DeafSpace concept diagrams. Dangermond Keane Architecture / Gallaudet

Since Deaf Culture prefers clear vision and generous personal space, those are the conceptual building blocks. Sign language requires people to stand further apart and use more space, so, hallways have to be wider. Signers have to keep their hands free, so in DeafSpace, there are as few manually opening doors as possible.

If a deaf person can’t see through a door, they can’t tell if someone’s in a room, so windows are helpful. But at the same time, an ASL user can spy on a conversation through that glass. In this case, translucency balances the competing needs. In general, reflective surfaces on cabinets or walls a deaf person might often face help with spatial awareness. Even paint helps: blue walls help hands and faces pop no matter the skin tone.

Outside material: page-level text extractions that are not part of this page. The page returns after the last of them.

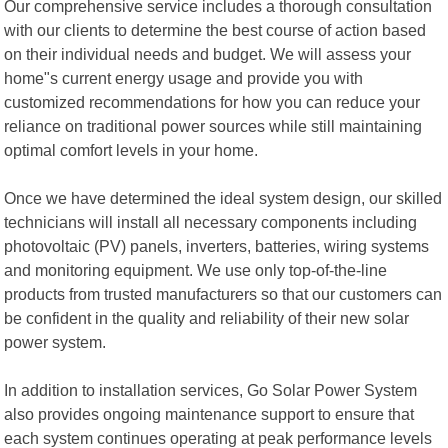
Our comprehensive service includes a thorough consultation
with our clients to determine the best course of action based
on their individual needs and budget. We will assess your
home"s current energy usage and provide you with
customized recommendations for how you can reduce your
reliance on traditional power sources while still maintaining
optimal comfort levels in your home.
Once we have determined the ideal system design, our skilled
technicians will install all necessary components including
photovoltaic (PV) panels, inverters, batteries, wiring systems
and monitoring equipment. We use only top-of-the-line
products from trusted manufacturers so that our customers can
be confident in the quality and reliability of their new solar
power system.
In addition to installation services, Go Solar Power System
also provides ongoing maintenance support to ensure that
each system continues operating at peak performance levels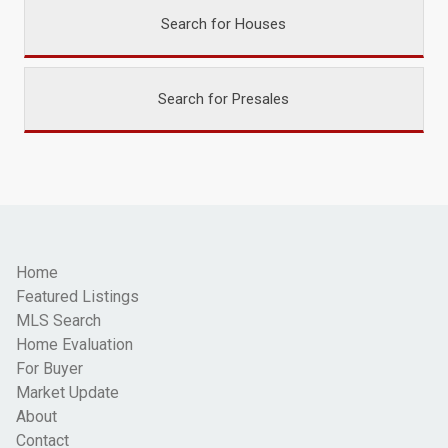
Search for Houses
Search for Presales
Home
Featured Listings
MLS Search
Home Evaluation
For Buyer
Market Update
About
Contact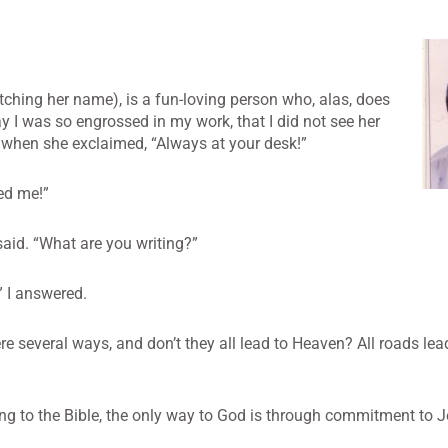
ching her name), is a fun-loving person who, alas, does
 I was so engrossed in my work, that I did not see her
d when she exclaimed, “Always at your desk!”
led me!”
said. “What are you writing?”
” I answered.
ere several ways, and don’t they all lead to Heaven? All roads le
ing to the Bible, the only way to God is through commitment to J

DeafSpace is a distillation of these needs and solutions into what the architectural theorist Christopher Alexander calls “patterns:” generic rules and forms that a designer can combine to create a multifunctional, comfortable space. The leader of the DeafSpace project, Hansel Bauman, sees it as a way of designing spaces around Deaf interactions and experiences.

But DeafSpace has few patterns that apply to open areas and urban space. Do crosswalks have to heighten visibility? If sidewalks have to be wider, do they cut into sidewalk cafes and increase the area of surfaces impermeable to rainwater? There are a lot of new issues open spaces present. I think bringing more brainpower to these issues is why Gallaudet is holding the design competition.

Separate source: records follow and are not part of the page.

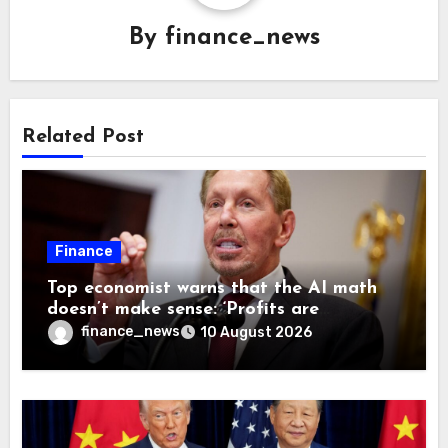
By
finance_news
Related Post
Finance
Top economist warns that the AI math
doesn’t make sense: ‘Profits are
currently being funded by investors
finance_news
10 August 2026
rather than earned from customers’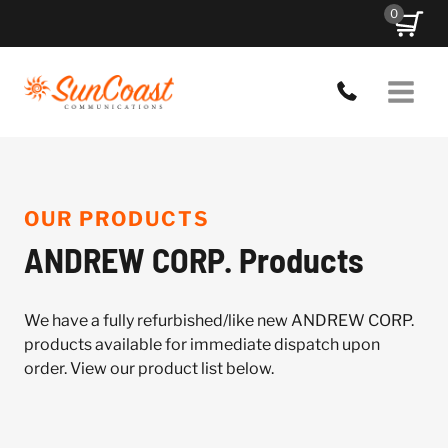
Skip
0
to
content
OUR PRODUCTS
ANDREW CORP. Products
We have a fully refurbished/like new ANDREW CORP.
products available for immediate dispatch upon
order. View our product list below.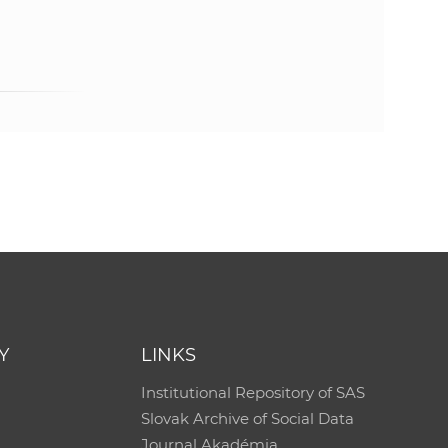
e
Y
LINKS
Institutional Repository of SAS
Slovak Archive of Social Data
Journal Akadémia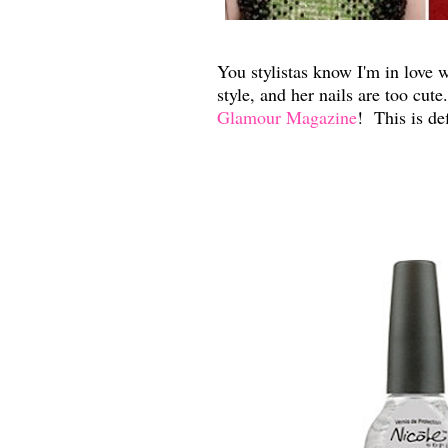
You stylistas know I'm in love 
style, and her nails are too cut
Glamour Magazine
! This is de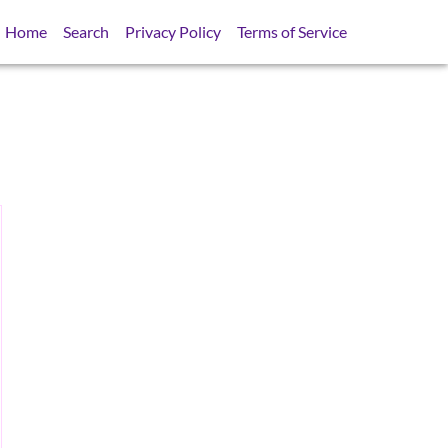
Home
Search
Privacy Policy
Terms of Service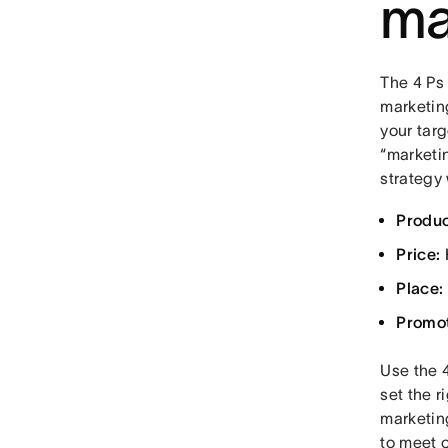
ma
The 4 Ps
marketin
your tar
“marketin
strategy
Produc
Price:
Place:
Promot
Use the 4
set the r
marketing
to meet 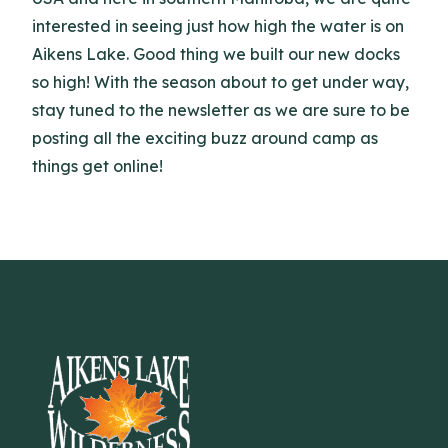
interested in seeing just how high the water is on
Aikens Lake. Good thing we built our new docks
so high! With the season about to get under way,
stay tuned to the newsletter as we are sure to be
posting all the exciting buzz around camp as
things get online!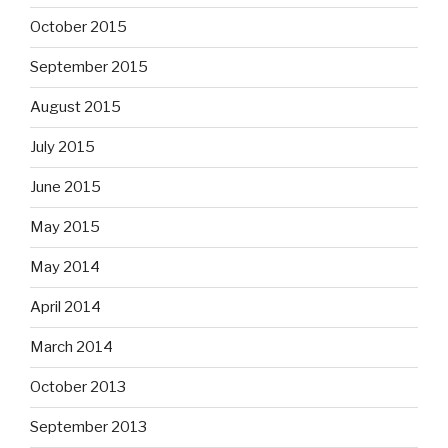
October 2015
September 2015
August 2015
July 2015
June 2015
May 2015
May 2014
April 2014
March 2014
October 2013
September 2013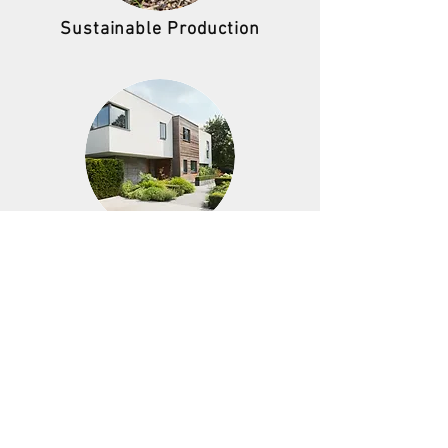
Sustainable Production
Sustainable Buildings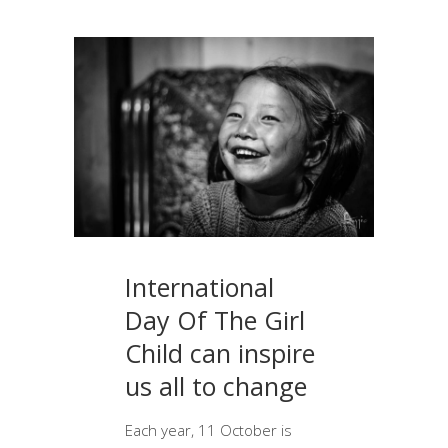
International
Day Of The Girl
Child can inspire
us all to change
Each year, 11 October is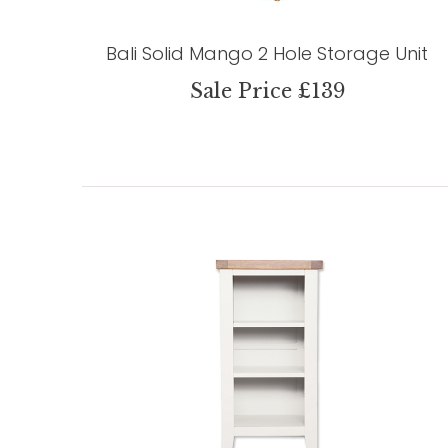
Bali Solid Mango 2 Hole Storage Unit
Sale Price £139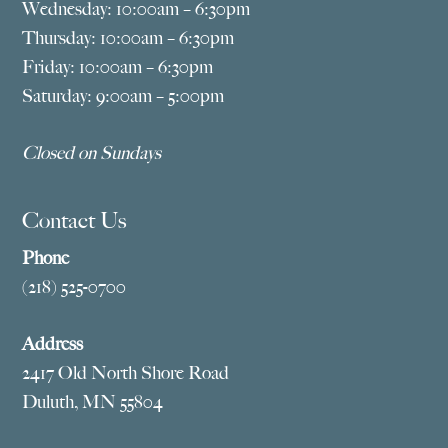
Wednesday: 10:00am – 6:30pm
Thursday: 10:00am – 6:30pm
Friday: 10:00am – 6:30pm
Saturday: 9:00am – 5:00pm
Closed on Sundays
Contact Us
Phone
(218) 525-0700
Address
2417 Old North Shore Road
Duluth, MN 55804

Plus, Bauman wants to take the concept further, to design spaces more tightly around human behaviors and sensations, irrespective of specific abilities. That might seem basic, but between a tendency to stick to financially proven conventions or get lost in an artistic vision, it’s easy to forget the human interaction behind the built environment. The competition could bring this idea some much needed attention.

Tailoring an urban space for Deaf experience may force competing teams to get back to basics about how spaces facilitate interaction between people. Maybe the competition will let designers to reexamine the patterns of design for a sidewalk cafe or a multi-story building’s front door.

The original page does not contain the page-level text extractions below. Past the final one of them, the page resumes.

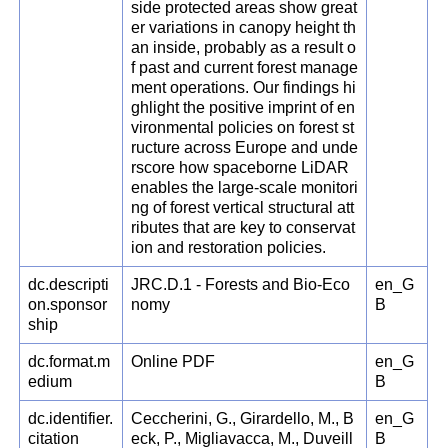
side protected areas show great
er variations in canopy height th
an inside, probably as a result o
f past and current forest manage
ment operations. Our findings hi
ghlight the positive imprint of en
vironmental policies on forest st
ructure across Europe and unde
rscore how spaceborne LiDAR
enables the large-scale monitori
ng of forest vertical structural att
ributes that are key to conservat
ion and restoration policies.
dc.descripti
JRC.D.1 - Forests and Bio-Eco
en_G
on.sponsor
nomy
B
ship
dc.format.m
Online PDF
en_G
edium
B
dc.identifier.
Ceccherini, G., Girardello, M., B
en_G
citation
eck, P., Migliavacca, M., Duveill
B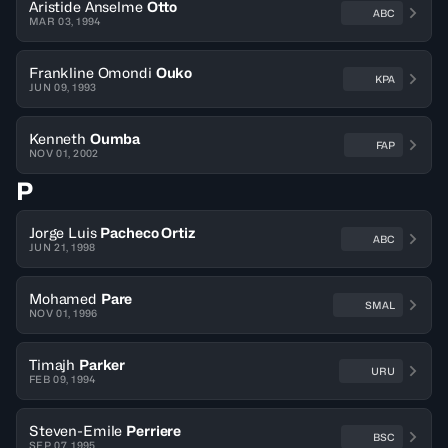
Aristide Anselme
Otto
ABC
MAR 03, 1994
Frankline Omondi
Ouko
KPA
JUN 09, 1993
Kenneth
Oumba
FAP
NOV 01, 2002
P
Jorge Luis
Pacheco Ortiz
ABC
JUN 21, 1998
Mohamed
Pare
SMAL
NOV 01, 1996
Timajh
Parker
URU
FEB 09, 1994
Steven-Emile
Perriere
BSC
SEP 07, 1995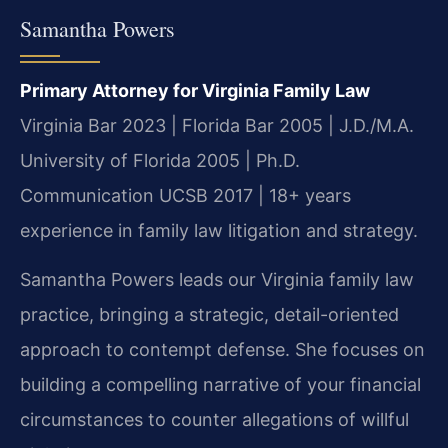
Samantha Powers
Primary Attorney for Virginia Family Law
Virginia Bar 2023 | Florida Bar 2005 | J.D./M.A.
University of Florida 2005 | Ph.D.
Communication UCSB 2017 | 18+ years
experience in family law litigation and strategy.
Samantha Powers leads our Virginia family law
practice, bringing a strategic, detail-oriented
approach to contempt defense. She focuses on
building a compelling narrative of your financial
circumstances to counter allegations of willful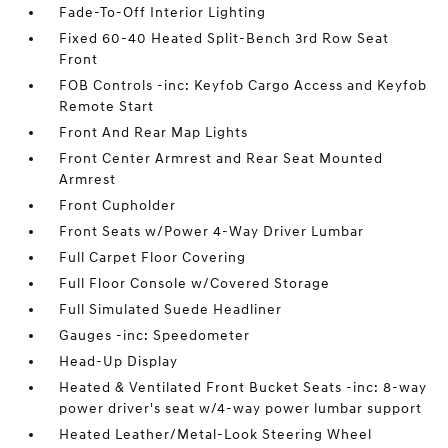
Fade-To-Off Interior Lighting
Fixed 60-40 Heated Split-Bench 3rd Row Seat
Front
FOB Controls -inc: Keyfob Cargo Access and Keyfob
Remote Start
Front And Rear Map Lights
Front Center Armrest and Rear Seat Mounted
Armrest
Front Cupholder
Front Seats w/Power 4-Way Driver Lumbar
Full Carpet Floor Covering
Full Floor Console w/Covered Storage
Full Simulated Suede Headliner
Gauges -inc: Speedometer
Head-Up Display
Heated & Ventilated Front Bucket Seats -inc: 8-way
power driver's seat w/4-way power lumbar support
Heated Leather/Metal-Look Steering Wheel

The Flipboard Cafe in Melbourne, Australia has complex connection to the street. Brolly Design

Gallaudet’s decision to open up its campus to a pedestrian-friendly, dense 6th Street is an extremely promising step. One step further would be taking the focus on buildings as amplifiers of social interaction and applying that design across the city.

Neil Flanagan grew up in Ward 3 before graduating from the Yale School of Architecture. He is pursuing an architecture license. He really likes walking around and looking at stuff.